My oldest friend Aleko is no stranger to these pages. We met and became friends 72 years ago, and for me to miss his 90th was misery indeed. But the bug I’ve had kept getting worse and the doc finally ordered me to bed: So no Athens, no reunion with very old friends, no nothing. I spoke with Aleko over the telephone and also to his butler, called Plutarch. Anyone whose personal man is called Plutarch has to be a great man, and Aleko is definitely that. Mind you, whenever I’m in Athens nowadays I get a bit sad seeing a once warm, wonderful place turned into one big begging bowl. Those criminals who accepted the criminal terms of the E.U. bailout are driving around in government-issued limos while the country’s middle class disappears. Austerity measures have driven even law-abiding Greeks to go off the books, i.e., get involved in the black market. No Greek will pay 70 percent tax, as the new measures require, and more people have stopped reporting their income to avoid paying such taxes. Unpaid taxes have now soared to 95 billion Euros, and businesses simply do not have the financial resources to meet their tax obligations.

What gets me is that there are still people who regret Brexit, the best move Britain has made since Trafalgar. I was always against tax-avoiding Greeks, but no longer. Not one penny should go down that black hole. After all the misery of the past seven years, the debt has risen exponentially, something a no-nothing like me knew when the crisis began.

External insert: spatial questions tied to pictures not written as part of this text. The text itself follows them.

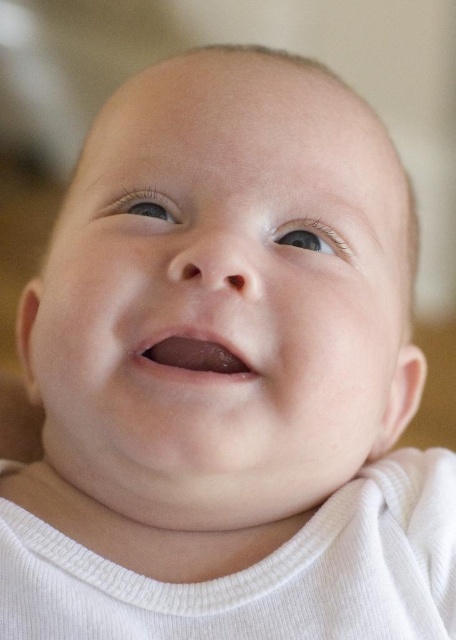
Does white ribbed fabric at center appear under blue smooth eye at upper center?

Indeed, white ribbed fabric at center is positioned under blue smooth eye at upper center.

Can you confirm if white ribbed fabric at center is thinner than blue smooth eye at upper center?

No.

The image size is (456, 640). What do you see at coordinates (259, 572) in the screenshot?
I see `white ribbed fabric at center` at bounding box center [259, 572].

At what (x,y) coordinates should I click in order to perform the action: click on white ribbed fabric at center. Please return your answer as a coordinate pair (x, y). Looking at the image, I should click on (259, 572).

Describe the element at coordinates (191, 355) in the screenshot. I see `smooth pink lips at center` at that location.

Is smooth pink lips at center bigger than blue glossy eye at upper left?

Yes.

You are a GUI agent. You are given a task and a screenshot of the screen. Output one action in this format:
    pyautogui.click(x=<x>, y=<y>)
    Task: Click on the smooth pink lips at center
    The image size is (456, 640).
    Given the screenshot: What is the action you would take?
    pyautogui.click(x=191, y=355)

Between blue smooth eye at upper center and blue glossy eye at upper left, which one has less height?

blue glossy eye at upper left is shorter.

Who is more distant from viewer, (275, 232) or (112, 209)?

Positioned behind is point (112, 209).

Does point (304, 232) come behind point (176, 214)?

Yes, it is.

At what (x,y) coordinates should I click in order to perform the action: click on blue smooth eye at upper center. Please return your answer as a coordinate pair (x, y). Looking at the image, I should click on click(x=312, y=237).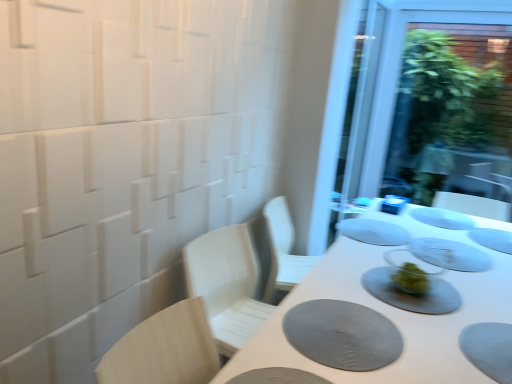
I want to click on unoccupied space behind matte gray placemat at center, the first tableware in the front-to-back sequence, so click(376, 253).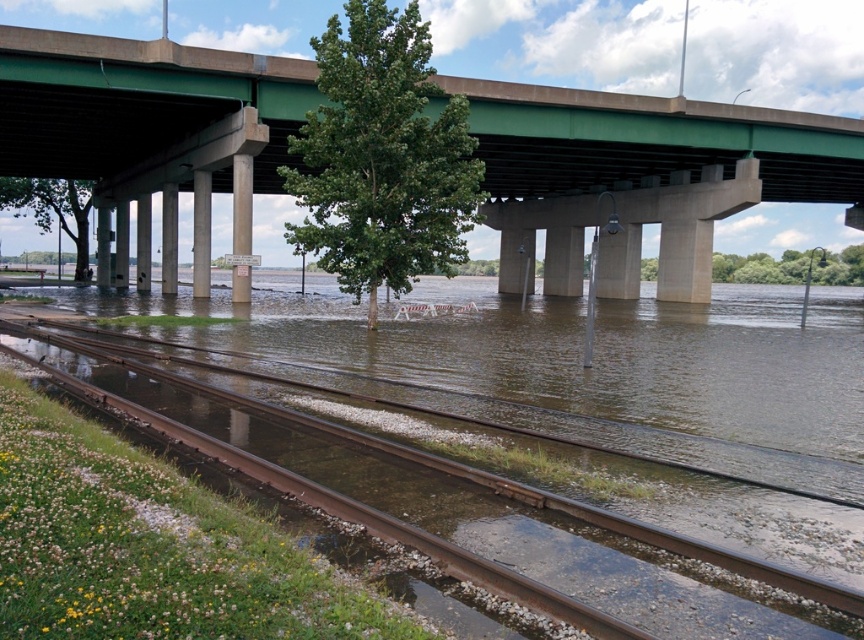
You are a construction worker assessing the flooded area under the bridge. You see the concrete signpost at center and the concrete at center. Which object is taller?

The concrete signpost at center is taller than the concrete at center.

You are a delivery drone flying at an altitude of 20 meters. You need to pass under the green concrete bridge at upper center to reach your destination. Is there enough clearance for you to safely pass underneath without hitting the bridge?

The green concrete bridge at upper center is 24.15 meters from the camera. Since the drone is flying at 20 meters altitude, there is sufficient clearance for it to safely pass underneath the green concrete bridge at upper center.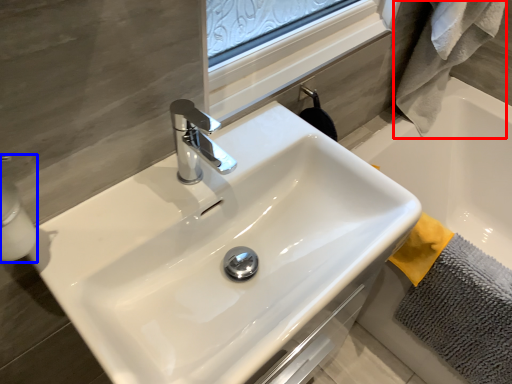
Question: Which object appears farthest to the camera in this image, bath towel (highlighted by a red box) or soap dispenser (highlighted by a blue box)?

Choices:
 (A) bath towel
 (B) soap dispenser

Answer: (A)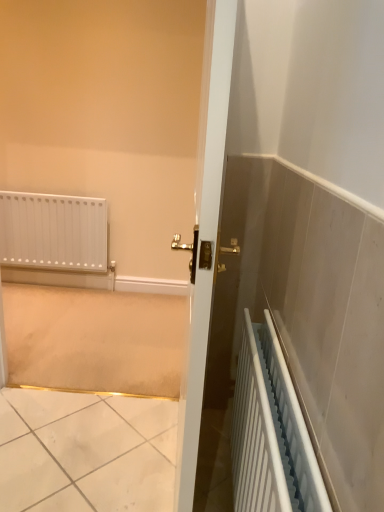
What do you see at coordinates (270, 432) in the screenshot? I see `white textured radiator at right` at bounding box center [270, 432].

Locate an element on the screen. white textured radiator at right is located at coordinates (270, 432).

Measure the distance between white textured radiator at right and camera.

white textured radiator at right is 28.57 inches from camera.

Image resolution: width=384 pixels, height=512 pixels. Identify the location of white textured radiator at right. (270, 432).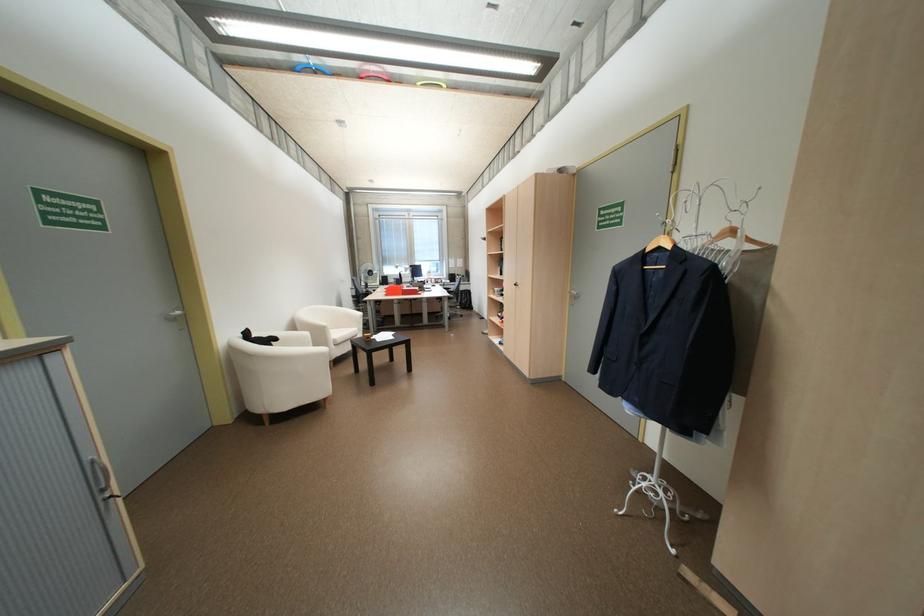
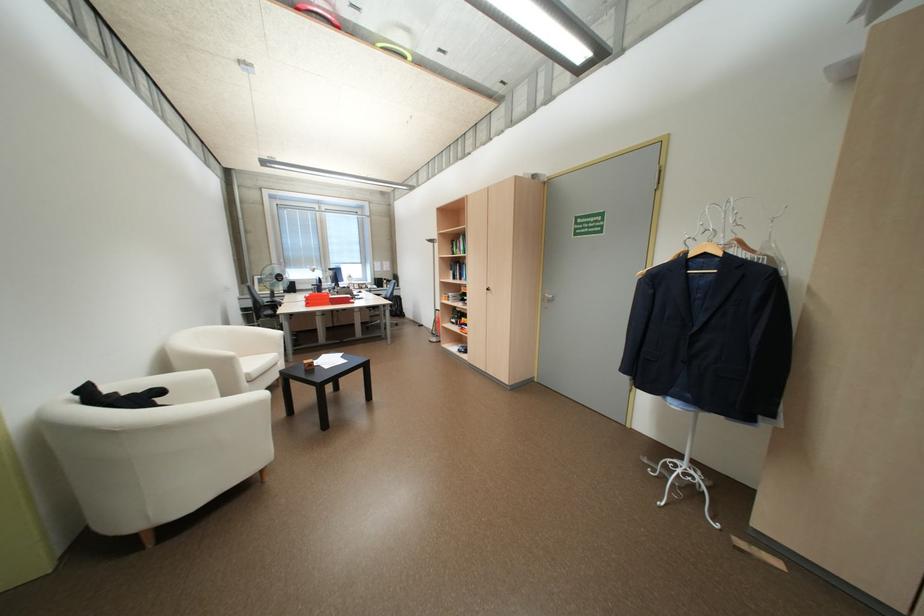
Find the pixel in the second image that matches pixel 669 248 in the first image.

(714, 254)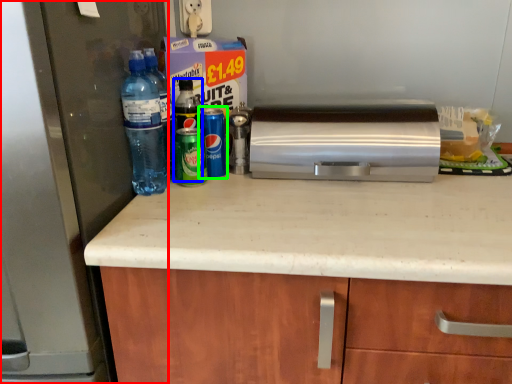
Question: Estimate the real-world distances between objects in this image. Which object is farther from refrigerator (highlighted by a red box), bottle (highlighted by a blue box) or bottle (highlighted by a green box)?

Choices:
 (A) bottle
 (B) bottle

Answer: (A)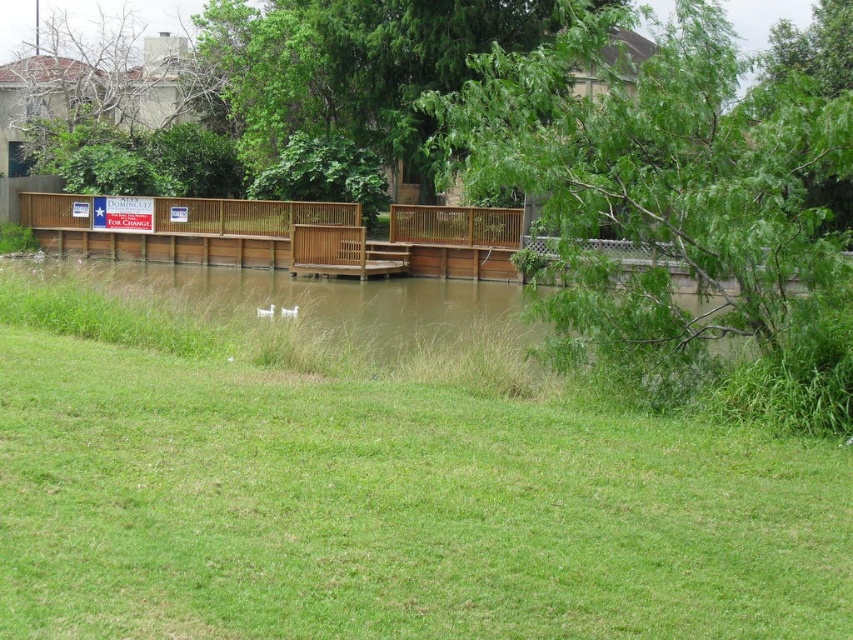
Does green grass at center appear on the left side of green leafy tree at upper right?

Yes, green grass at center is to the left of green leafy tree at upper right.

Based on the photo, who is more distant from viewer, (450, 387) or (764, 92)?

Positioned behind is point (450, 387).

Image resolution: width=853 pixels, height=640 pixels. What are the coordinates of `green grass at center` in the screenshot? It's located at click(x=374, y=474).

Locate an element on the screen. The image size is (853, 640). green grass at center is located at coordinates (374, 474).

The width and height of the screenshot is (853, 640). What do you see at coordinates (659, 184) in the screenshot? I see `green leafy tree at upper right` at bounding box center [659, 184].

The width and height of the screenshot is (853, 640). Identify the location of green leafy tree at upper right. (659, 184).

I want to click on green leafy tree at upper right, so click(x=659, y=184).

Is green grass at center wider than green leafy tree at upper center?

Yes.

How much distance is there between green grass at center and green leafy tree at upper center?

They are 10.90 meters apart.

The image size is (853, 640). Describe the element at coordinates (374, 474) in the screenshot. I see `green grass at center` at that location.

At what (x,y) coordinates should I click in order to perform the action: click on green grass at center. Please return your answer as a coordinate pair (x, y). Looking at the image, I should click on (374, 474).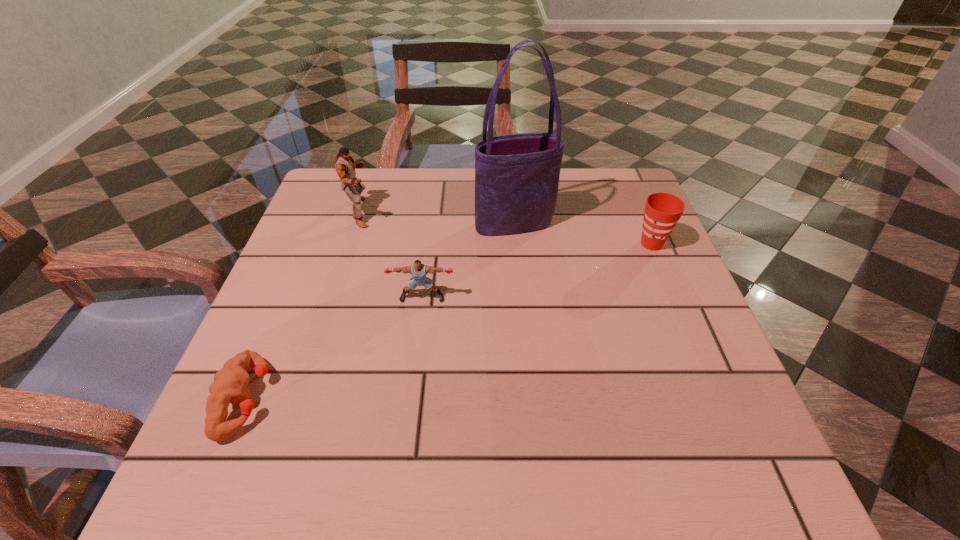
You are a GUI agent. You are given a task and a screenshot of the screen. Output one action in this format:
    pyautogui.click(x=<x>, y=<y>)
    Task: Click on the vacant region located 0.110m on the front-facing side of the tallest puncher
    
    Given the screenshot: What is the action you would take?
    pyautogui.click(x=419, y=212)

Find the location of a particular element. vacant space situated on the left of the rightmost object is located at coordinates (595, 244).

I want to click on free spot located on the front-facing side of the rightmost puncher, so click(x=416, y=348).

The height and width of the screenshot is (540, 960). Find the location of `free space located with the gloves of the shortest puncher facing forward`. free space located with the gloves of the shortest puncher facing forward is located at coordinates (466, 399).

Find the location of a particular element. The image size is (960, 540). tote bag located in the far edge section of the desktop is located at coordinates (517, 176).

The image size is (960, 540). I want to click on puncher that is at the far edge, so click(345, 165).

The height and width of the screenshot is (540, 960). In order to click on object at the near edge in this screenshot , I will do `click(230, 383)`.

At what (x,y) coordinates should I click in order to perform the action: click on object that is positioned at the right edge. Please return your answer as a coordinate pair (x, y). The width and height of the screenshot is (960, 540). Looking at the image, I should click on (662, 211).

Where is `object that is at the far left corner`? object that is at the far left corner is located at coordinates (345, 165).

Find the location of a particular element. The width and height of the screenshot is (960, 540). object that is at the near left corner is located at coordinates (230, 383).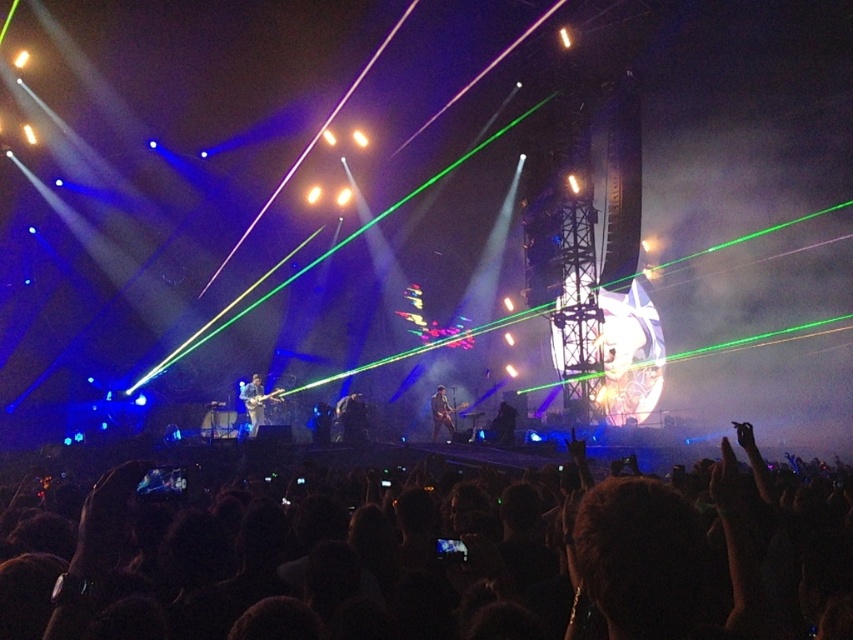
Question: Does black leather guitar at center appear over black fabric at center?

Choices:
 (A) yes
 (B) no

Answer: (A)

Question: Based on their relative distances, which object is nearer to the black leather guitar at center?

Choices:
 (A) shiny silver guitar at center
 (B) black hair at lower center
 (C) black fabric at center

Answer: (A)

Question: Among these points, which one is nearest to the camera?

Choices:
 (A) (442, 396)
 (B) (248, 429)

Answer: (A)

Question: Observing the image, what is the correct spatial positioning of black hair at lower center in reference to black leather guitar at center?

Choices:
 (A) below
 (B) above

Answer: (A)

Question: Is shiny silver guitar at center wider than shiny black guitar at center?

Choices:
 (A) no
 (B) yes

Answer: (B)

Question: Which point is closer to the camera taking this photo?

Choices:
 (A) (408, 538)
 (B) (495, 429)
 (C) (434, 404)

Answer: (A)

The E.U. is the most evil institution there is in the world, enslaving people with red tape and regulations. We should have left a long time ago, but Tsipras likes to go to Brussels and serve drinks for the mega-crooks, and to hell with the Greeks. His days are numbered, of course, but the damage has been done.

And now for the really bad news: A loyal Spectator reader, whom I have on tape reading High Life and laughing about my political incorrectness, has just been murdered by African thugs, namely Samburu cattle herders. Tristan Voorspuy was a Guards officer who settled in Kenya’s farm heartland and, like our own Aidan Hartley, farmed the land and protected the animals. He rode his horse over to inspect the houses set on fire by the murderers who actually are protected by the politicians in Nairobi, and the cowardly Samburus shot him and his horse. My friend Lara Livanos told me about Tristan, how much fun he was and what a brave man the thugs killed in cold blood. As far as I’m concerned, the only good Africans are the Afrikaners, no ifs or buts about it, and the faster we accept that, the better off we will be. Let them all kill each other; we should help our kith and kin and not betray them as we have since Ian Smith was betrayed in 1980. Nairobi politicians own much of the cattle the killers are using to run white farmers out, and what are the Brits doing? Sending more aid so black African elites can travel first-class to Europe and enjoy first-class hotels and hookers.